Among the records below, find each line bearing the word "service" and copy it.

Data entries
####################

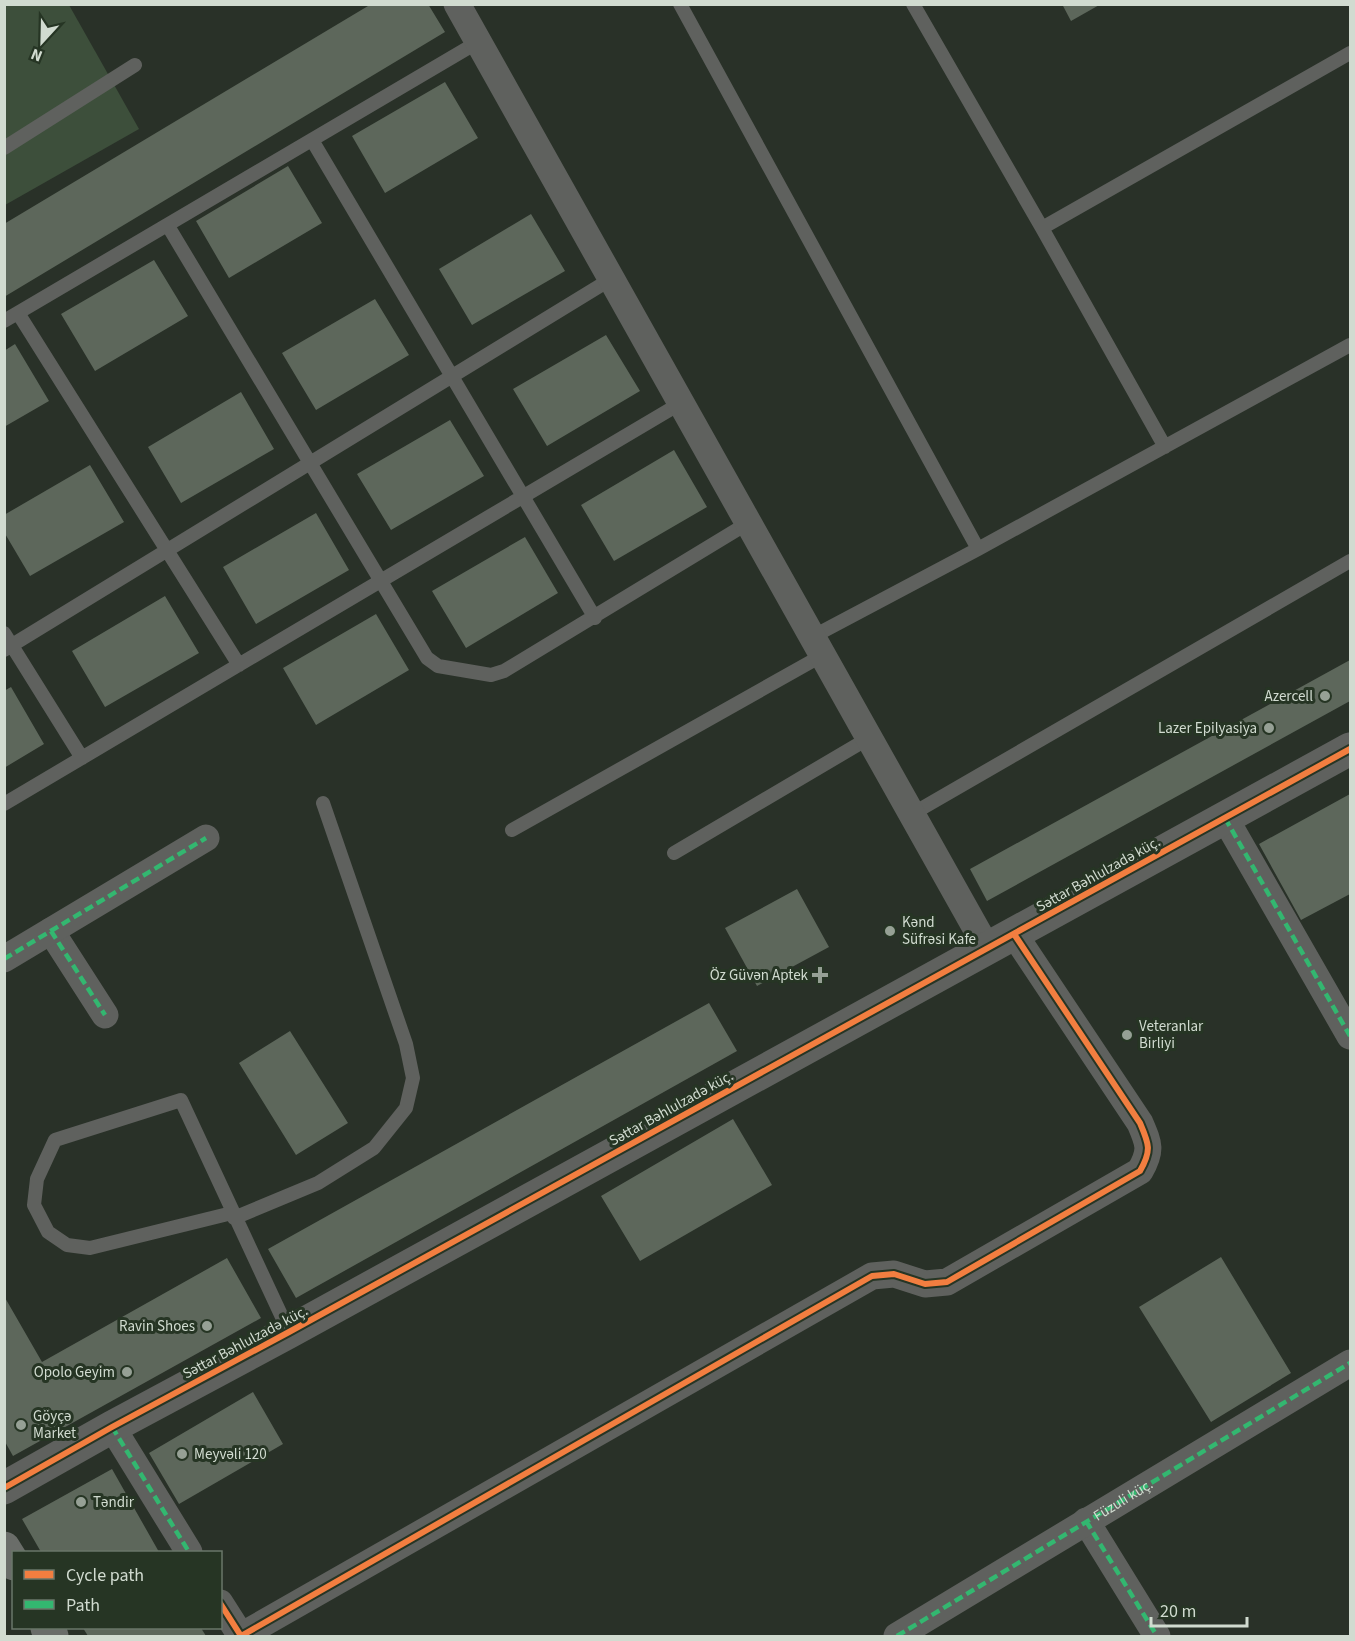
<svg xmlns="http://www.w3.org/2000/svg" width="1355" height="1641" viewBox="0 0 1355 1641" font-family="'Source Sans 3',sans-serif">
<style>
.green{fill:#3d4f3b}
.building{fill:#5d675b}
.lines{fill:none;stroke-linecap:round;stroke-linejoin:round}
.service{stroke:#5f615e;stroke-width:14}
.minor{stroke:#5f615e;stroke-width:27}
.tertiary{stroke:#5f615e;stroke-width:33}
.secondary{stroke:#6a6d69;stroke-width:33}
.quiet{stroke:#33b770;stroke-width:4.5;stroke-dasharray:9 4.5;stroke-linecap:butt}
.cycleway-casing{stroke:#263524;stroke-width:10}
.cycleway{stroke:#f27e40;stroke-width:6}
.poi-dot{fill:#96a095;stroke:#263524;stroke-width:2}
.labels{text-anchor:middle;stroke-width:6;stroke-linejoin:round;paint-order:stroke}
.poi-label{font-size:15px;fill:#d1dbd0;stroke:#263524;text-anchor:end}
.street-label{font-size:15px;fill:#d1dbd0;stroke:#263524}
</style>
<rect width="100%" height="100%" fill="#293128"/>
<path class="green" d="M5 5H69L139 129 5 205Z"/>
<path class="building" d="M367 4H428L445 32 4 297V224L368 6Z
M1062 4H1101L1071 21Z
M445 82 478 138 385 193 352 136Z
M288 166 322 223 229 278 196 221Z
M531 214 565 271 472 325 439 269Z
M154 260 188 316 95 371 61 314Z
M375 299 409 355 316 410 282 353Z
M606 335 640 391 547 446 513 389Z
M15 344 49 401 4 427V351Z
M241 392 274 449 181 503 148 447Z
M450 420 484 476 391 530 357 474Z
M674 450 707 507 614 561 581 505Z
M90 465 124 522 30 576 4 532V515Z
M316 513 349 570 256 624 223 567Z
M525 537 558 593 466 648 432 591Z
M165 596 199 653 105 707 72 651Z
M376 614 409 670 316 725 283 668Z
M1350 660V701L987 901 970 869Z
M11 687 44 744 4 768V691Z
M1350 794V894L1301 920 1259 844Z
M797 889 829 947 757 986 725 928Z
M709 1003 737 1051 296 1298 268 1249Z
M290 1031 348 1123 296 1155 239 1063Z
M733 1119 772 1185 640 1261 601 1196Z
M1221 1257 1291 1373 1211 1422 1139 1307Z
M227 1258 261 1318 13 1456 4 1440V1296L42 1362Z
M253 1392 283 1444 179 1504 149 1453Z
M112 1469 159 1552H41L22 1519Z
M83 1628H201L206 1636H88Z"/>
<g class="lines">
<path class="service" d="M680 4 978 549
M913 4 1042 228 1165 447
M312 140 595 618
M4 148 135 65
M168 226 427 658 438 666 491 675 504 671 748 523
M1042 228 1350 53
M18 313 239 665
M4 321 478 42
M4 633 82 758
M812 637 978 549 1350 345
M4 650 611 279
M4 804 681 403
M912 814 1350 561
M512 830 823 655
M674 853 869 738
M232 1213 90 1248 67 1245 48 1232 34 1205 37 1179 55 1140 181 1100 289 1332
M234 1218 318 1183 374 1148 406 1108 413 1078 406 1044 323 803"/>
<g class="minor">
<path d="M457 4 987 948"/>
<path d="M1225 818 1350 1036"/>
<path d="M51 931 105 1015"/>
<path d="M4 959 206 838"/>
<path d="M112 1427 189 1552"/>
<path d="M1086 1521 1157 1636"/>
<path d="M220 1603 241 1636 872 1276 894 1274 925 1284 947 1282 1140 1171C1152 1150 1149 1144 1140 1123L1014 934"/>
<path id="s1" d="M897 1636 1350 1363"/>
</g>
<path class="tertiary" d="M4 1488 112 1427 289 1332 1350 749"/>
<path class="secondary" d="M4 1548 14 1564
M47 1628 52 1636"/>
<path class="quiet" d="M1225 818 1350 1036
M51 931 105 1015
M4 959 206 838
M112 1427 189 1552
M1086 1521 1157 1636
M897 1636 1350 1363"/>
<g class="cycleway-casing">
<path id="cycleway" d="M4 1488 112 1427 289 1332 1350 749
M220 1603 241 1636 872 1276 894 1274 925 1284 947 1282 1140 1171C1152 1150 1149 1144 1140 1123L1014 934"/>
</g>
<use href="#cycleway" class="cycleway"/>
</g>
<g class="poi-dot">
<circle cx="1325" cy="696" r="6"/>
<circle cx="1269" cy="728" r="6"/>
<circle cx="890" cy="931" r="6"/>
<path d="M817 966h6v6h6v6h-6v6h-6v-6h-6v-6h6z"/>
<circle cx="1127" cy="1035" r="6"/>
<circle cx="207" cy="1326" r="6"/>
<circle cx="127" cy="1372" r="6"/>
<circle cx="21" cy="1425" r="6"/>
<circle cx="182" cy="1454" r="6"/>
<circle cx="81" cy="1502" r="6"/>
</g>
<g class="labels">
<g class="poi-label">
<text x="1313" y="701">Azercell</text>
<text x="1257" y="733">Lazer Epilyasiya</text>
<text x="902" y="927" text-anchor="start">Kənd<tspan x="902" dy="17">Süfrəsi Kafe</tspan></text>
<text x="808" y="980">Öz Güvən Aptek</text>
<text x="1139" y="1031" text-anchor="start">Veteranlar<tspan x="1139" dy="17">Birliyi</tspan></text>
<text x="195" y="1331">Ravin Shoes</text>
<text x="115" y="1377">Opolo Geyim</text>
<text x="33" y="1421" text-anchor="start">Göyçə<tspan x="33" dy="17">Market</tspan></text>
<text x="194" y="1459" text-anchor="start">Meyvəli 120</text>
<text x="93" y="1507" text-anchor="start">Təndir</text>
</g>
<g class="street-label">
<text transform="translate(1098 874) rotate(-29)" y="5">Səttar Bəhlulzadə küç.</text>
<text transform="translate(671 1108) rotate(-29)" y="5">Səttar Bəhlulzadə küç.</text>
<text transform="translate(245 1342) rotate(-28)" y="5">Səttar Bəhlulzadə küç.</text>
<text dy="5" stroke="none"><textPath href="#s1" startOffset="264">Füzuli küç.</textPath></text>
</g>
</g>
<rect width="1355" height="1641" fill="none" stroke="#d1dbd0" stroke-width="12"/>
<rect x="12" y="1551" width="210" height="78" fill="#263524" stroke="#6a7769" stroke-width="1.5"/>
<rect x="24" y="1570" width="30" height="9" fill="#f27e40" stroke="#6a7769" stroke-width="1.5"/>
<text x="66" y="1581" font-size="18" fill="#d1dbd0">Cycle path</text>
<rect x="24" y="1600" width="30" height="9" fill="#33b770" stroke="#6a7769" stroke-width="1.5"/>
<text x="66" y="1611" font-size="18" fill="#d1dbd0">Path</text>
<g transform="translate(42 42) rotate(202)" stroke="#263524" stroke-width="4.5" paint-order="stroke">
<path d="M0-4.5L10 22L0 15L-10 22Z" fill="#d1dbd0"/>
<text y="-9" font-size="16" font-weight="bold" text-anchor="middle" fill="#d1dbd0">N</text>
</g>
<path d="M1151 1617v9h96v-9" fill="none" stroke="#d1dbd0" stroke-width="3"/>
<text x="1160" y="1617" font-size="18" fill="#d1dbd0" stroke="#263524" stroke-width="4.5" paint-order="stroke">20 m</text>
</svg>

####################

*RESPONSE BOX*
.service{stroke:#5f615e;stroke-width:14}
<path class="service" d="M680 4 978 549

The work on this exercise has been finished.